▸ **TASK TO CARRY OUT**
Pull out each line in the items below that contains the string "values".

▸ **DATASET EXCERPTS**
>>>>>

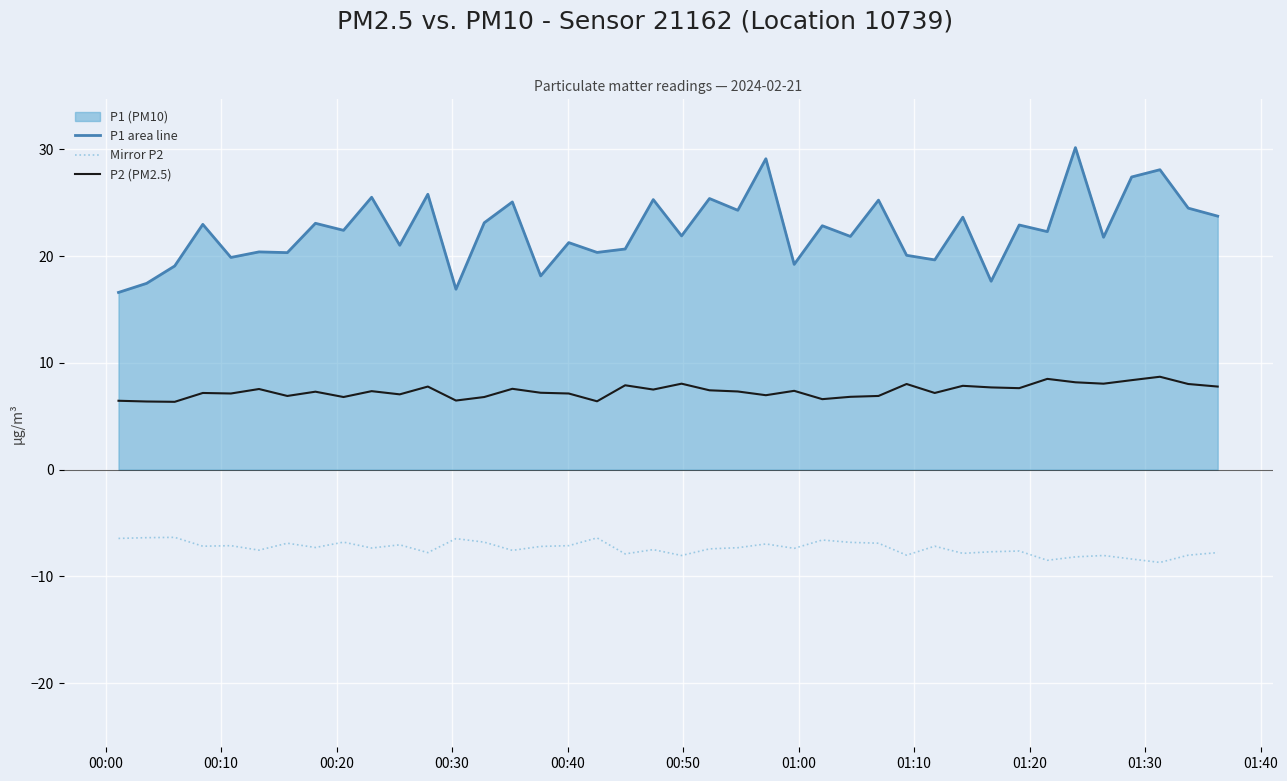

What is the average value of the P2 (PM2.5) series?

7.4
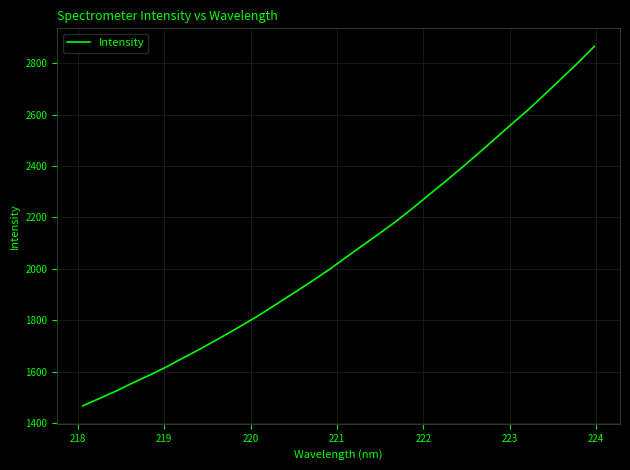

What is the difference between the maximum and minimum values?

1400.2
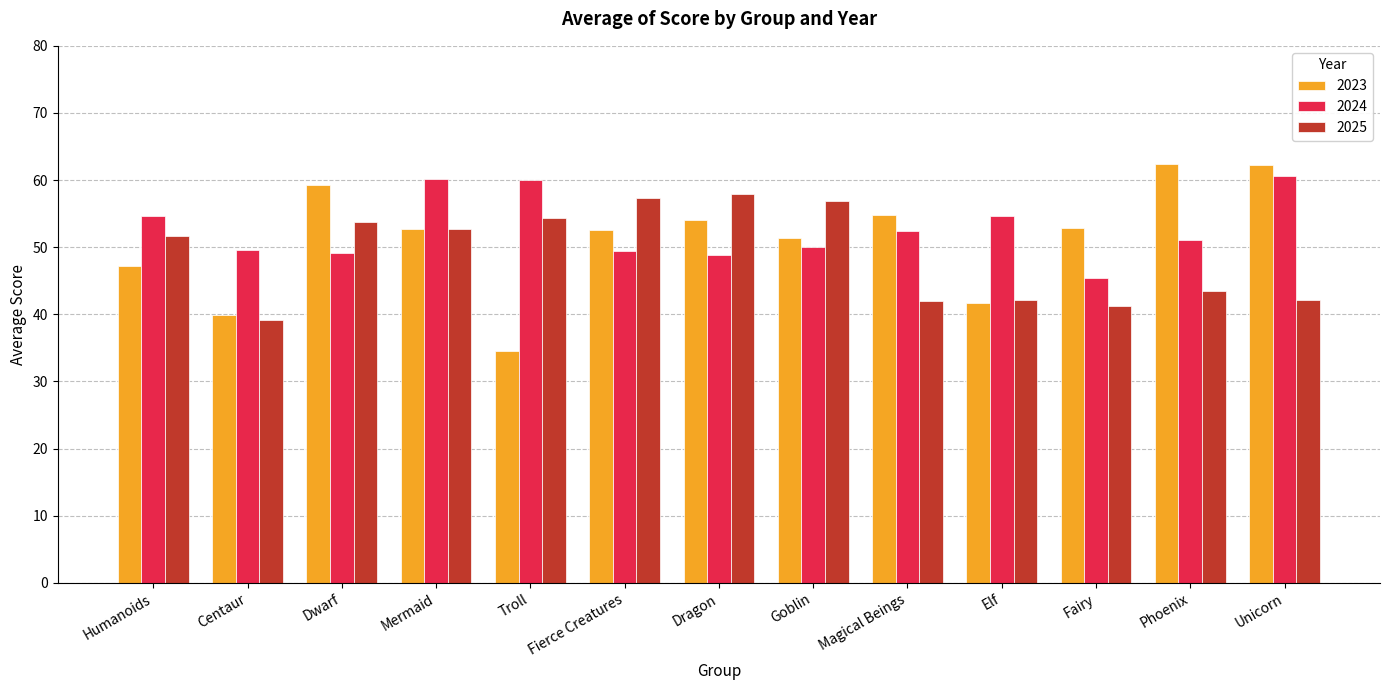

What is the label of the 1st bar from the right?

Unicorn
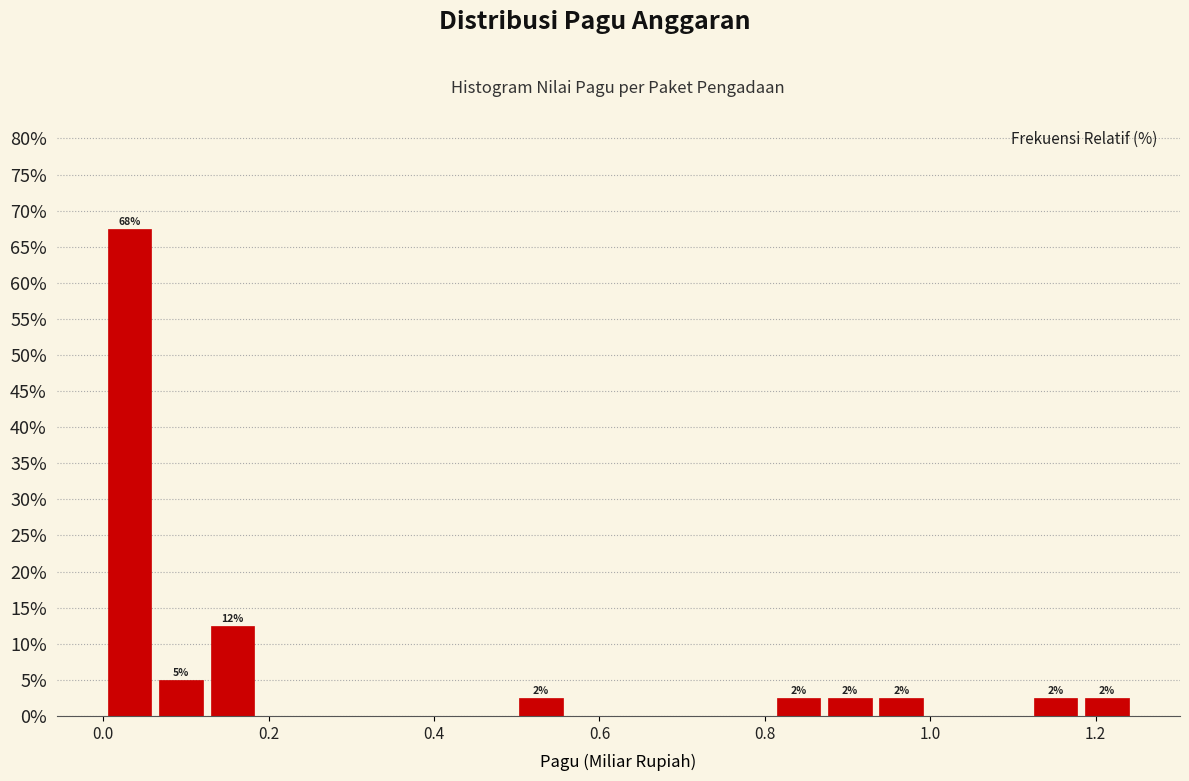

Read against the x-axis, roughly where is the centre of the tallest bar?

0.04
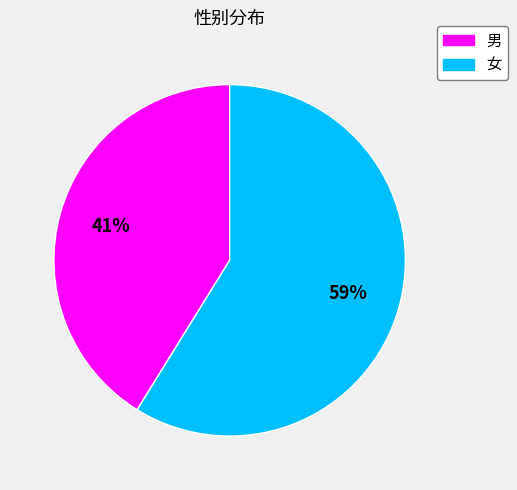

To the nearest percent, what percentage of the pie is 男?

41%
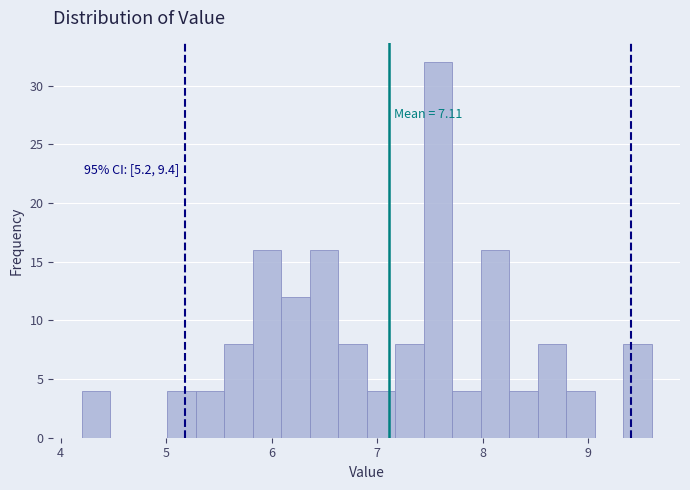

Read against the x-axis, roughly where is the centre of the tallest bar?

7.6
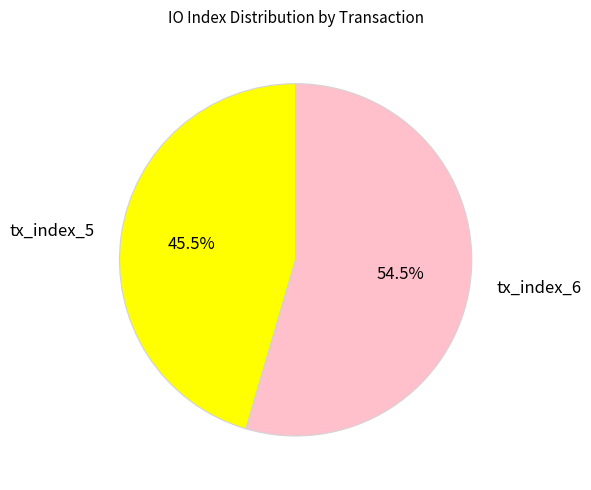

What portion of the pie excludes tx_index_6?

45.5%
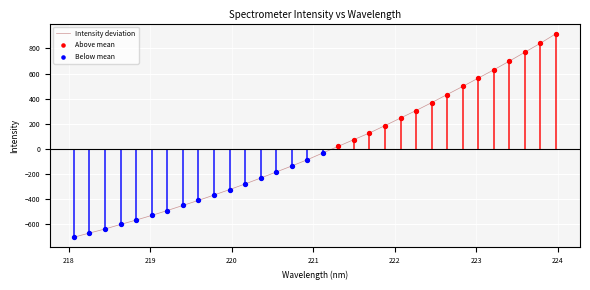

What is the change in value from 223.0264 to 223.5987?

+205.8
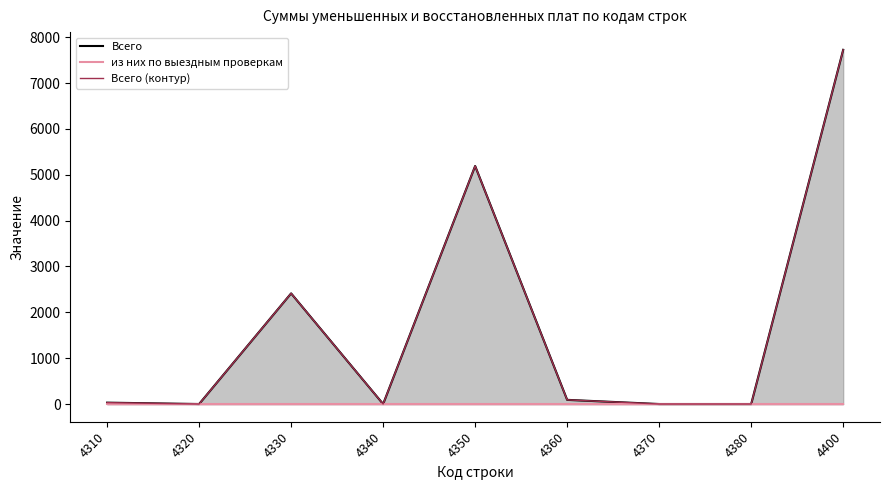

At which label is из них по выездным проверкам closest to 0?

4310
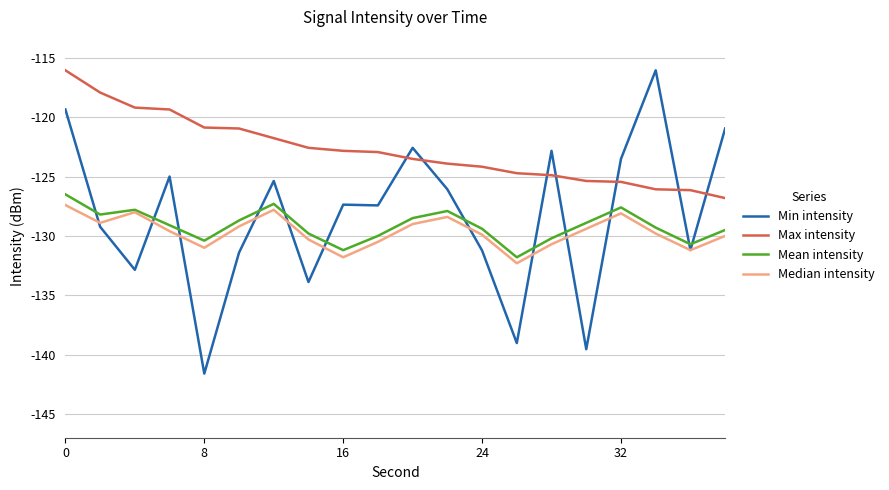

True or false: Median intensity and Max intensity cross at least once.

False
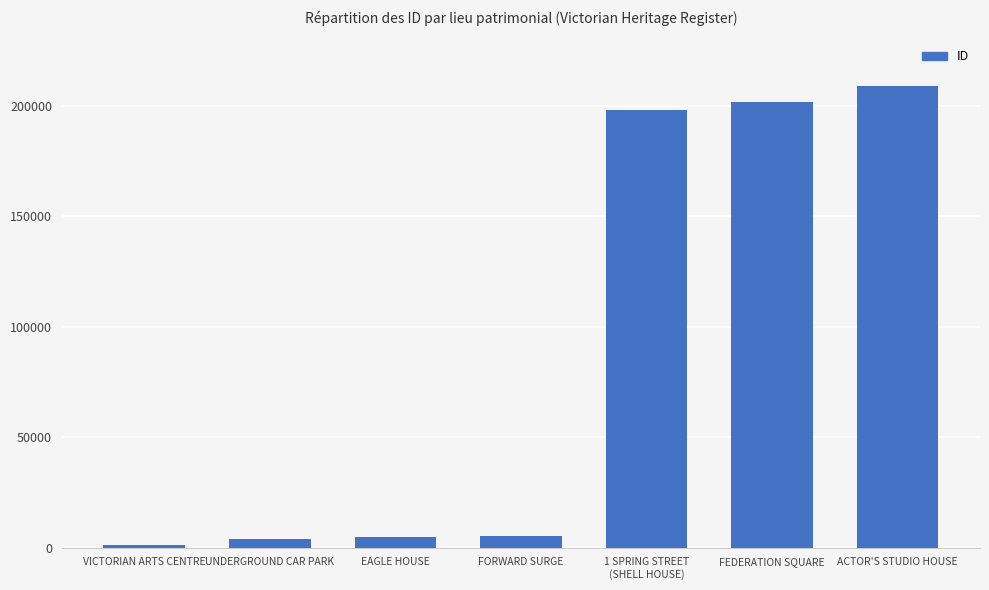

What is the difference between the values at FEDERATION SQUARE and ACTOR'S STUDIO HOUSE?

7319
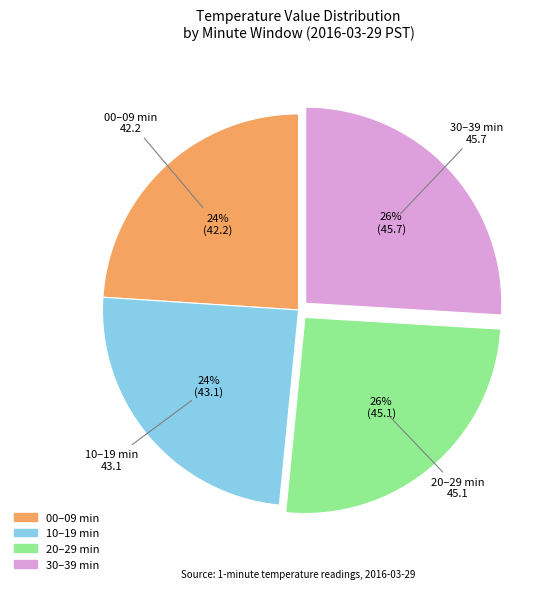

To the nearest percent, what is the difference between the largest and smallest slice percentages?

2%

<<<<<

▸ **ANSWER SECTION**
What is the difference between the maximum and minimum values?
What is the difference between the values at FEDERATION SQUARE and ACTOR'S STUDIO HOUSE?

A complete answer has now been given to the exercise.